I was able to conclude some interesting facts. One of which is on a political/financial level. It was explained to me that each year there is a national budget. So much for education, so much for defence, so much for healthcare, etc. Okay, let’s look at the healthcare budget. The federal government takes the billions issued for healthcare and distributes it to the provinces. Some of the funds are available for new hospitals, medical machinery, etc. Most of which are expected to have a return. They are assets. Treatment of addiction is seen as an expenditure, not an investment. So, the lowest funds are distributed to these. The same goes with the legal system, meaning incarceration, arrest, legal aid, etc. No return, only expenditure.
One can see that with fewer funds, you get fewer services. Our leaders do not realize that creating good affordable detox and rehab with easy access is worthwhile. They do not see that achieving results with addiction for the less fortunate might just be an investment. A recovered drug or alcohol abuser now becomes a productive member of society. Becomes a “taxpayer,” lowers crime, puts less stress on the legal system, fewer broken homes, etc. That is the budget and economics viewpoint. There is another side, a bit more sinister, though.
Social aspects include the introduction of Harm Reduction in the early 1980s. Though this approach has good elements, the other side has taken us by storm. Consider the pharmaceutical drugs that are being prescribed to treat addiction. Halting the increase of beds and qualified staff per province leaves many in need waiting at the doorsteps for help.

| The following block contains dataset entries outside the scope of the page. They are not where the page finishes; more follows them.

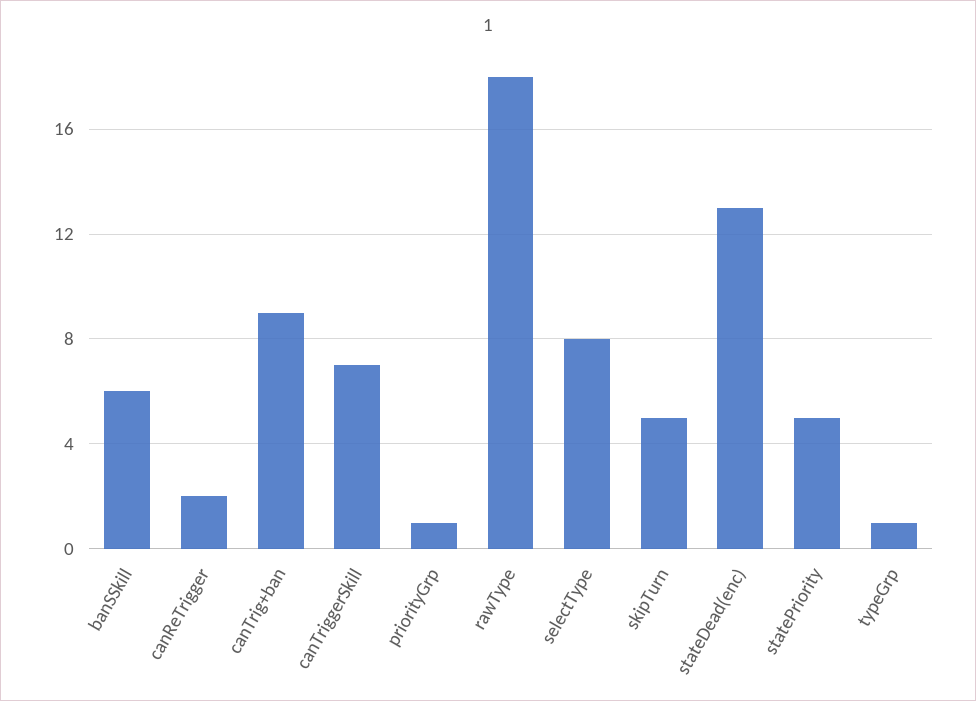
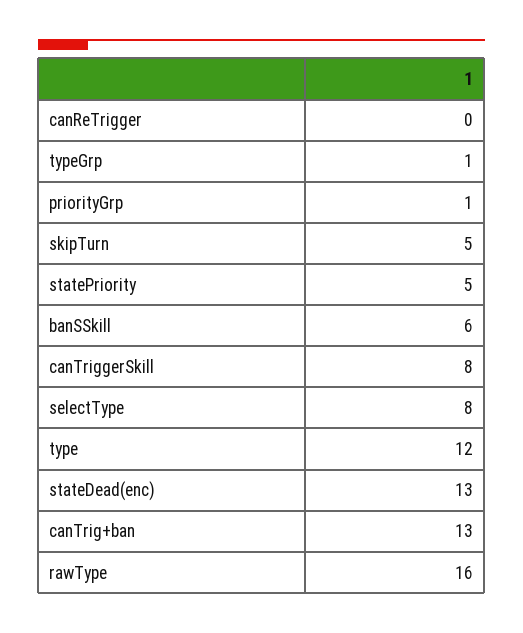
  {
    "banSSkill": 6,
-   "canReTrigger": 2,
+   "canReTrigger": 0,
-   "canTrig+ban": 9,
+   "canTrig+ban": 13,
-   "canTriggerSkill": 7,
+   "canTriggerSkill": 8,
    "priorityGrp": 1,
-   "rawType": 18,
+   "rawType": 16,
    "selectType": 8,
    "skipTurn": 5,
    "stateDead(enc)": 13,
    "statePriority": 5,
-   "typeGrp": 1
+   "typeGrp": 1,
+   "type": 12
  }

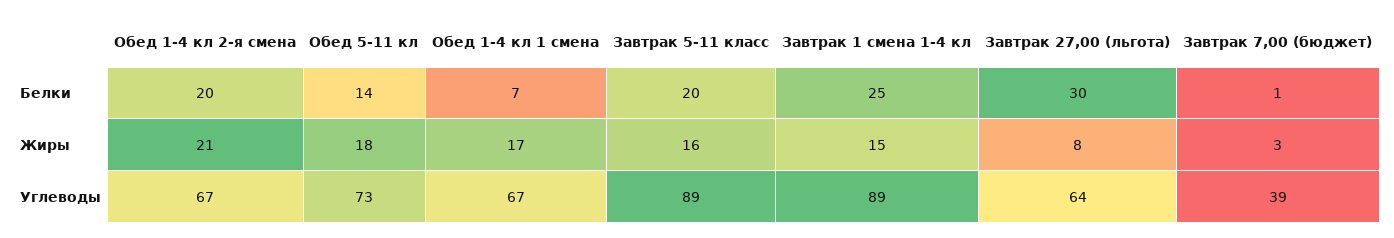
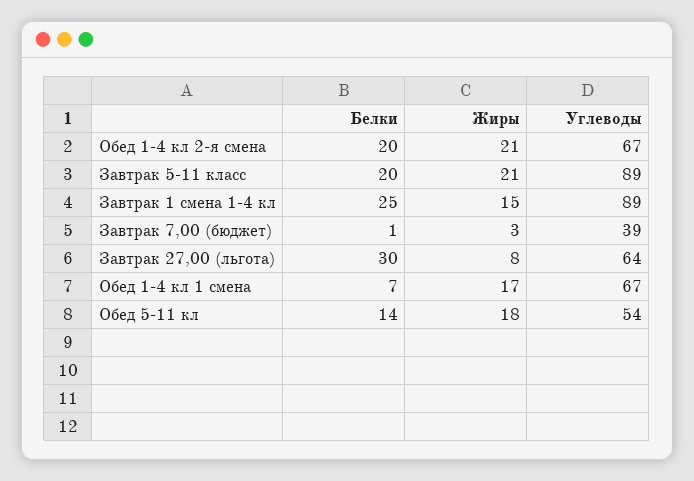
  {
    "Обед 1-4 кл 2-я смена": {
      "Белки": 20,
      "Жиры": 21,
      "Углеводы": 67
    },
    "Обед 5-11 кл": {
      "Белки": 14,
      "Жиры": 18,
-     "Углеводы": 73
+     "Углеводы": 54
    },
    "Обед 1-4 кл 1 смена": {
      "Белки": 7,
      "Жиры": 17,
      "Углеводы": 67
    },
    "Завтрак 5-11 класс": {
      "Белки": 20,
-     "Жиры": 16,
+     "Жиры": 21,
      "Углеводы": 89
    },
    "Завтрак 1 смена 1-4 кл": {
      "Белки": 25,
      "Жиры": 15,
      "Углеводы": 89
    },
    "Завтрак 27,00 (льгота)": {
      "Белки": 30,
      "Жиры": 8,
      "Углеводы": 64
    },
    "Завтрак 7,00 (бюджет)": {
      "Белки": 1,
      "Жиры": 3,
      "Углеводы": 39
    }
  }

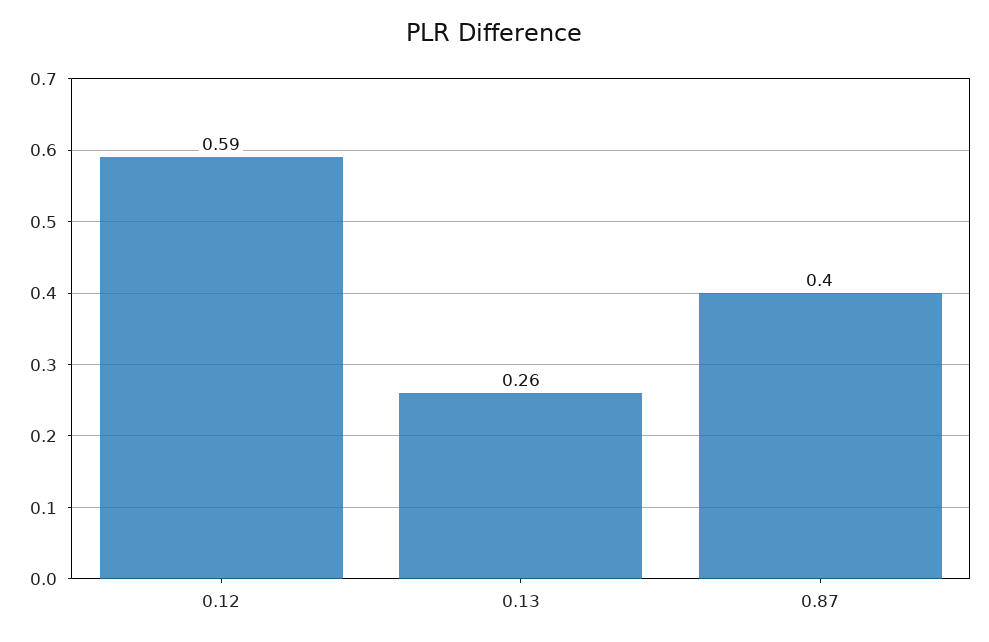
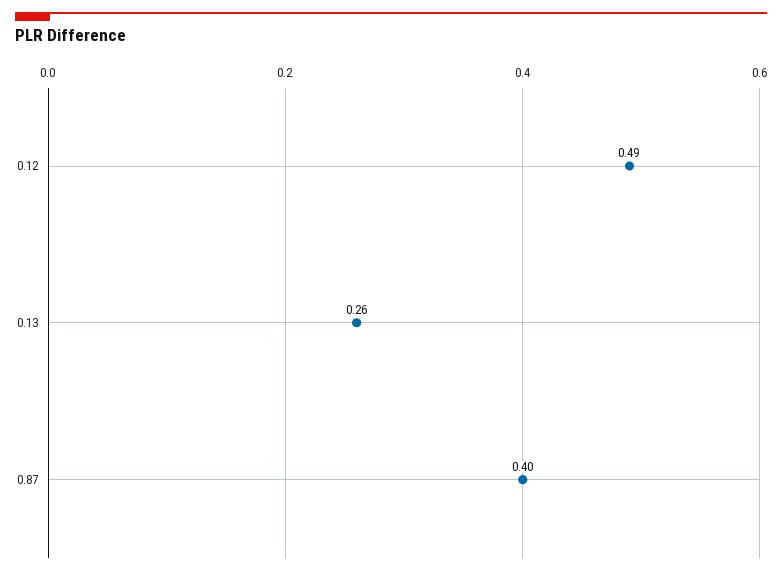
  {
-   "0.12": 0.59,
+   "0.12": 0.49,
    "0.13": 0.26,
    "0.87": 0.4
  }

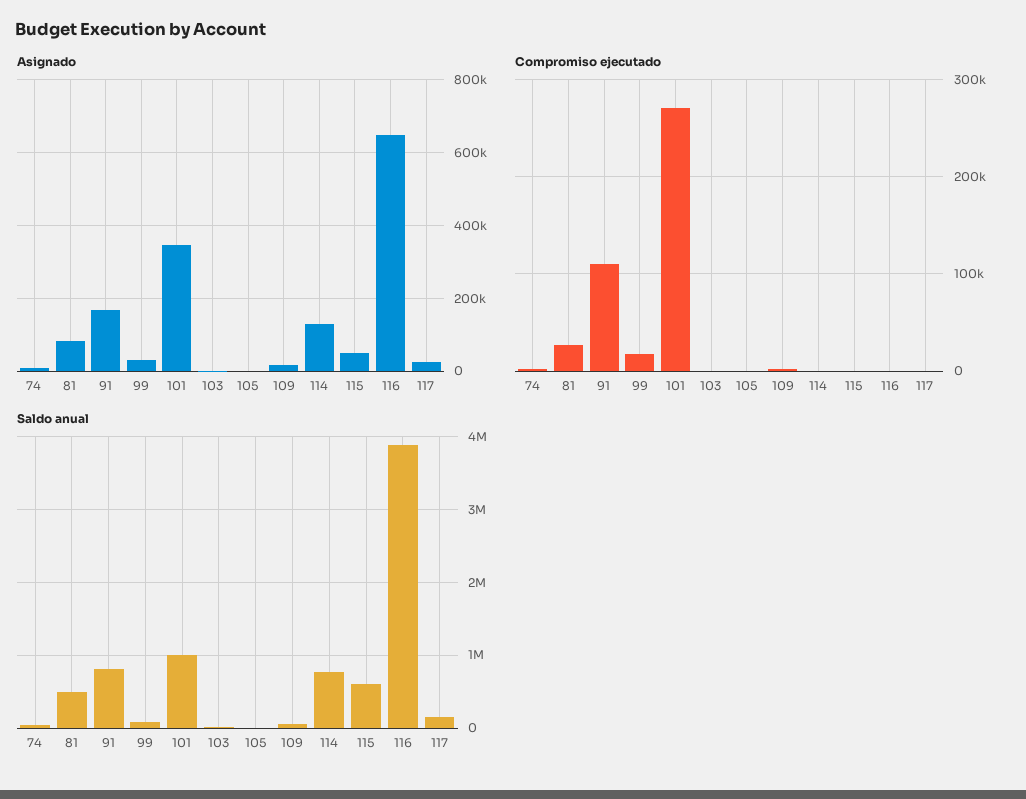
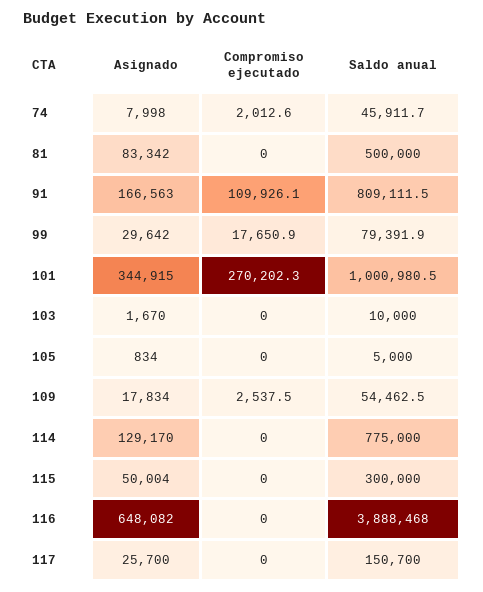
  {
    "Asignado": {
      "74": 7998,
      "81": 83342,
      "91": 166563,
      "99": 29642,
      "101": 344915,
      "103": 1670,
      "105": 834,
      "109": 17834,
      "114": 129170,
      "115": 50004,
      "116": 648082,
      "117": 25700
    },
    "Compromiso ejecutado": {
      "74": 2012.6,
-     "81": 30000,
+     "81": 0,
      "91": 109926.1,
      "99": 17650.9,
      "101": 270202.3,
      "103": 0,
      "105": 0,
      "109": 2537.5,
      "114": 0,
      "115": 0,
      "116": 0,
      "117": 0
    },
    "Saldo anual": {
      "74": 45911.7,
      "81": 500000,
      "91": 809111.5,
      "99": 79391.9,
      "101": 1000980.5,
      "103": 10000,
      "105": 5000,
      "109": 54462.5,
      "114": 775000,
-     "115": 600000,
+     "115": 300000,
      "116": 3888468,
      "117": 150700
    }
  }

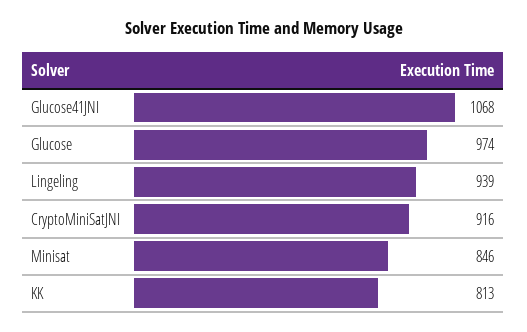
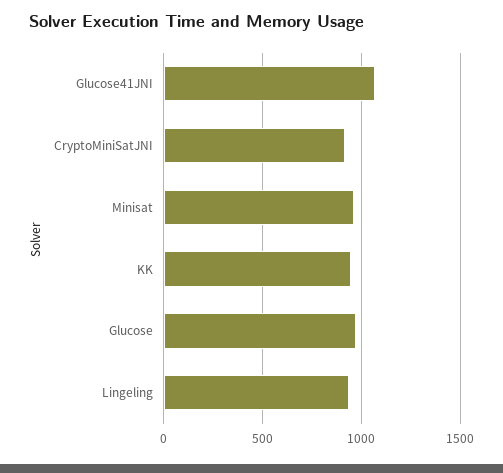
  {
    "Glucose41JNI": 1068,
    "Glucose": 974,
    "Lingeling": 939,
    "CryptoMiniSatJNI": 916,
-   "Minisat": 846,
+   "Minisat": 950,
-   "KK": 813
+   "KK": 950
  }

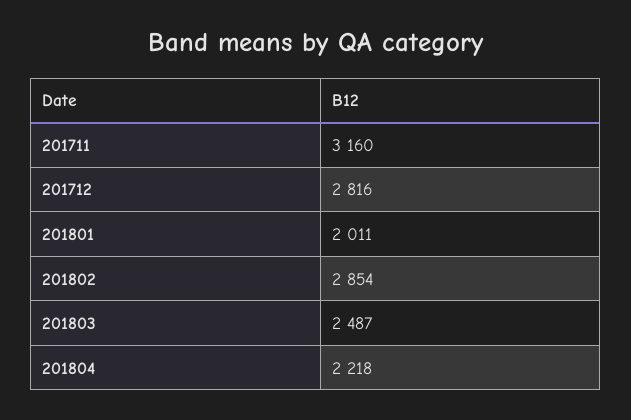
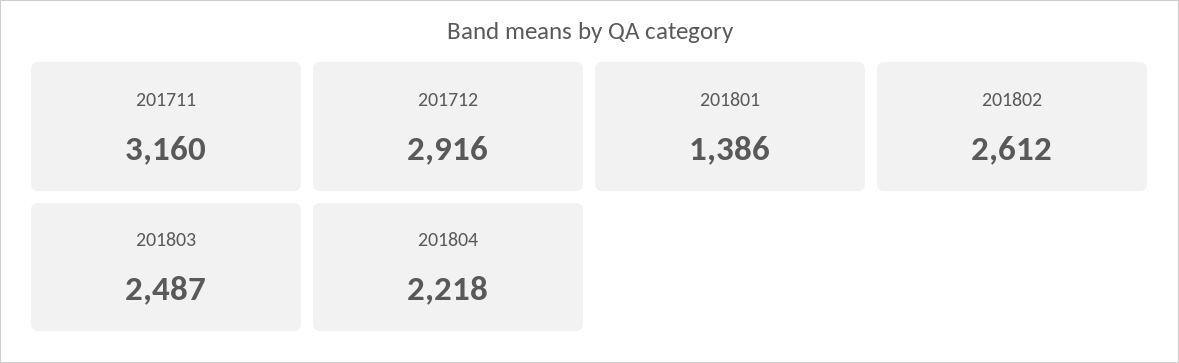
  {
    "201711": 3160,
-   "201712": 2816,
+   "201712": 2916,
-   "201801": 2011,
+   "201801": 1386,
-   "201802": 2854,
+   "201802": 2612,
    "201803": 2487,
    "201804": 2218
  }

It’s not long before a struggling addict begins to crave and enters the stage of withdrawal while waiting. Harm reduction opens the door to solutions to curb the symptoms and allow them to stay strong enough until a bed becomes available. Yet harm reduction saves lives. And many can attest to the benefits in the stride society has made since its inception.
But the fact remains that the problem still exists where people cannot enter a low-cost, efficient, high-care detox and rehab. So, I ask, do we have a reduction of harm? Or is it just a billion-dollar revenue product for the pharmaceutical companies?